** Work order **
Your task is to transcribe the data exactly while omitting each picture.

** Task data **
********************

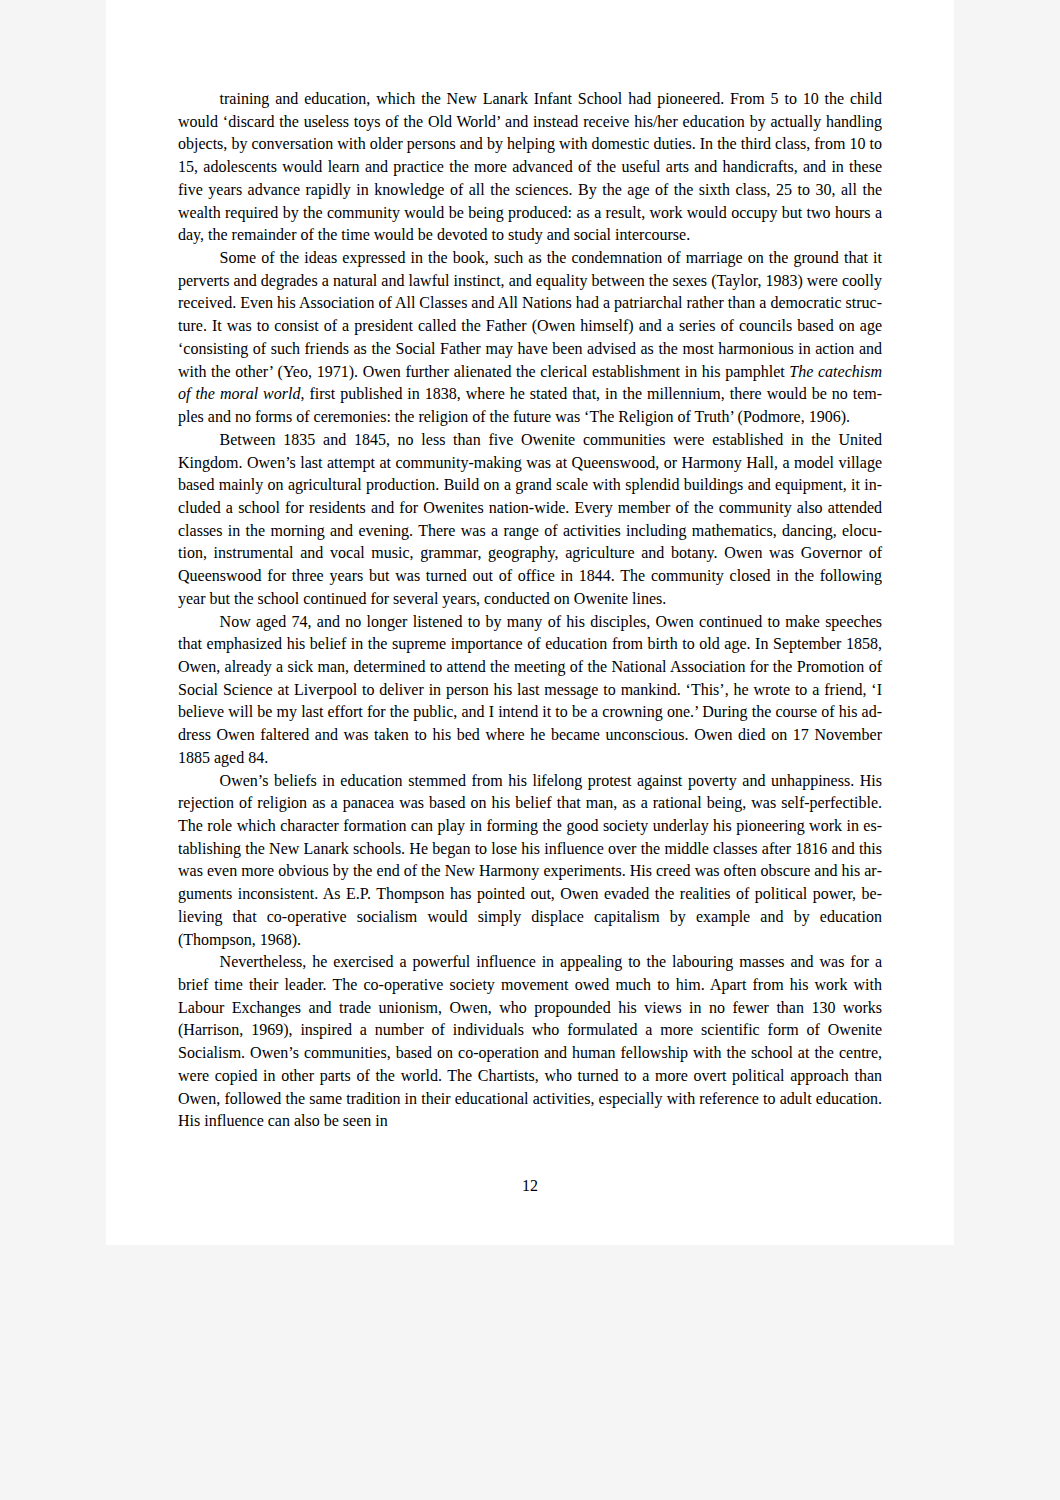training and education, which the New Lanark Infant School had pioneered. From 5 to 10 the child would ‘discard the useless toys of the Old World’ and instead receive his/her education by actually handling objects, by conversation with older persons and by helping with domestic duties. In the third class, from 10 to 15, adolescents would learn and practice the more advanced of the useful arts and handicrafts, and in these five years advance rapidly in knowledge of all the sciences. By the age of the sixth class, 25 to 30, all the wealth required by the community would be being produced: as a result, work would occupy but two hours a day, the remainder of the time would be devoted to study and social intercourse.
Some of the ideas expressed in the book, such as the condemnation of marriage on the ground that it perverts and degrades a natural and lawful instinct, and equality between the sexes (Taylor, 1983) were coolly received. Even his Association of All Classes and All Nations had a patriarchal rather than a democratic structure. It was to consist of a president called the Father (Owen himself) and a series of councils based on age ‘consisting of such friends as the Social Father may have been advised as the most harmonious in action and with the other’ (Yeo, 1971). Owen further alienated the clerical establishment in his pamphlet The catechism of the moral world, first published in 1838, where he stated that, in the millennium, there would be no temples and no forms of ceremonies: the religion of the future was ‘The Religion of Truth’ (Podmore, 1906).
Between 1835 and 1845, no less than five Owenite communities were established in the United Kingdom. Owen’s last attempt at community-making was at Queenswood, or Harmony Hall, a model village based mainly on agricultural production. Build on a grand scale with splendid buildings and equipment, it included a school for residents and for Owenites nation-wide. Every member of the community also attended classes in the morning and evening. There was a range of activities including mathematics, dancing, elocution, instrumental and vocal music, grammar, geography, agriculture and botany. Owen was Governor of Queenswood for three years but was turned out of office in 1844. The community closed in the following year but the school continued for several years, conducted on Owenite lines.
Now aged 74, and no longer listened to by many of his disciples, Owen continued to make speeches that emphasized his belief in the supreme importance of education from birth to old age. In September 1858, Owen, already a sick man, determined to attend the meeting of the National Association for the Promotion of Social Science at Liverpool to deliver in person his last message to mankind. ‘This’, he wrote to a friend, ‘I believe will be my last effort for the public, and I intend it to be a crowning one.’ During the course of his address Owen faltered and was taken to his bed where he became unconscious. Owen died on 17 November 1885 aged 84.
Owen’s beliefs in education stemmed from his lifelong protest against poverty and unhappiness. His rejection of religion as a panacea was based on his belief that man, as a rational being, was self-perfectible. The role which character formation can play in forming the good society underlay his pioneering work in establishing the New Lanark schools. He began to lose his influence over the middle classes after 1816 and this was even more obvious by the end of the New Harmony experiments. His creed was often obscure and his arguments inconsistent. As E.P. Thompson has pointed out, Owen evaded the realities of political power, believing that co-operative socialism would simply displace capitalism by example and by education (Thompson, 1968).
Nevertheless, he exercised a powerful influence in appealing to the labouring masses and was for a brief time their leader. The co-operative society movement owed much to him. Apart from his work with Labour Exchanges and trade unionism, Owen, who propounded his views in no fewer than 130 works (Harrison, 1969), inspired a number of individuals who formulated a more scientific form of Owenite Socialism. Owen’s communities, based on co-operation and human fellowship with the school at the centre, were copied in other parts of the world. The Chartists, who turned to a more overt political approach than Owen, followed the same tradition in their educational activities, especially with reference to adult education. His influence can also be seen in
12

********************

** Written solution **
training and education, which the New Lanark Infant School had pioneered. From 5 to 10 the child would ‘discard the useless toys of the Old World’ and instead receive his/her education by actually handling objects, by conversation with older persons and by helping with domestic duties. In the third class, from 10 to 15, adolescents would learn and practice the more advanced of the useful arts and handicrafts, and in these five years advance rapidly in knowledge of all the sciences. By the age of the sixth class, 25 to 30, all the wealth required by the community would be being produced: as a result, work would occupy but two hours a day, the remainder of the time would be devoted to study and social intercourse.
Some of the ideas expressed in the book, such as the condemnation of marriage on the ground that it perverts and degrades a natural and lawful instinct, and equality between the sexes (Taylor, 1983) were coolly received. Even his Association of All Classes and All Nations had a patriarchal rather than a democratic structure. It was to consist of a president called the Father (Owen himself) and a series of councils based on age ‘consisting of such friends as the Social Father may have been advised as the most harmonious in action and with the other’ (Yeo, 1971). Owen further alienated the clerical establishment in his pamphlet The catechism of the moral world, first published in 1838, where he stated that, in the millennium, there would be no temples and no forms of ceremonies: the religion of the future was ‘The Religion of Truth’ (Podmore, 1906).
Between 1835 and 1845, no less than five Owenite communities were established in the United Kingdom. Owen’s last attempt at community-making was at Queenswood, or Harmony Hall, a model village based mainly on agricultural production. Build on a grand scale with splendid buildings and equipment, it included a school for residents and for Owenites nation-wide. Every member of the community also attended classes in the morning and evening. There was a range of activities including mathematics, dancing, elocution, instrumental and vocal music, grammar, geography, agriculture and botany. Owen was Governor of Queenswood for three years but was turned out of office in 1844. The community closed in the following year but the school continued for several years, conducted on Owenite lines.
Now aged 74, and no longer listened to by many of his disciples, Owen continued to make speeches that emphasized his belief in the supreme importance of education from birth to old age. In September 1858, Owen, already a sick man, determined to attend the meeting of the National Association for the Promotion of Social Science at Liverpool to deliver in person his last message to mankind. ‘This’, he wrote to a friend, ‘I believe will be my last effort for the public, and I intend it to be a crowning one.’ During the course of his address Owen faltered and was taken to his bed where he became unconscious. Owen died on 17 November 1885 aged 84.
Owen’s beliefs in education stemmed from his lifelong protest against poverty and unhappiness. His rejection of religion as a panacea was based on his belief that man, as a rational being, was self-perfectible. The role which character formation can play in forming the good society underlay his pioneering work in establishing the New Lanark schools. He began to lose his influence over the middle classes after 1816 and this was even more obvious by the end of the New Harmony experiments. His creed was often obscure and his arguments inconsistent. As E.P. Thompson has pointed out, Owen evaded the realities of political power, believing that co-operative socialism would simply displace capitalism by example and by education (Thompson, 1968).
Nevertheless, he exercised a powerful influence in appealing to the labouring masses and was for a brief time their leader. The co-operative society movement owed much to him. Apart from his work with Labour Exchanges and trade unionism, Owen, who propounded his views in no fewer than 130 works (Harrison, 1969), inspired a number of individuals who formulated a more scientific form of Owenite Socialism. Owen’s communities, based on co-operation and human fellowship with the school at the centre, were copied in other parts of the world. The Chartists, who turned to a more overt political approach than Owen, followed the same tradition in their educational activities, especially with reference to adult education. His influence can also be seen in
12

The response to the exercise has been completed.